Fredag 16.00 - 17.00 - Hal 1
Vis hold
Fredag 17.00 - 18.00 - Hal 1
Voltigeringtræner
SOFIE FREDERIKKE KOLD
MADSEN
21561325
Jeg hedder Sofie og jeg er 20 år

****************

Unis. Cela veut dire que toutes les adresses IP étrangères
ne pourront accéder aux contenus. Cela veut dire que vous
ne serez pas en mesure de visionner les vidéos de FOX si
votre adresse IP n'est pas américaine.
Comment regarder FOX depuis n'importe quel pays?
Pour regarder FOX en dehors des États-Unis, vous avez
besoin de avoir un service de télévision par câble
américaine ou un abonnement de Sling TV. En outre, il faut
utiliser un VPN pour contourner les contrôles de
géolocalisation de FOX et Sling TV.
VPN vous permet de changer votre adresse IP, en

****************

● Work order
The entries above hold a line with "Fredag 16.00 - 17.00 - Hal 1" and a later line with "Jeg hedder Sofie og jeg er 20 år". Write out exactly those lines and all lines between, nothing more.

● Written solution
Fredag 16.00 - 17.00 - Hal 1
Vis hold
Fredag 17.00 - 18.00 - Hal 1
Voltigeringtræner
SOFIE FREDERIKKE KOLD
MADSEN
21561325
Jeg hedder Sofie og jeg er 20 år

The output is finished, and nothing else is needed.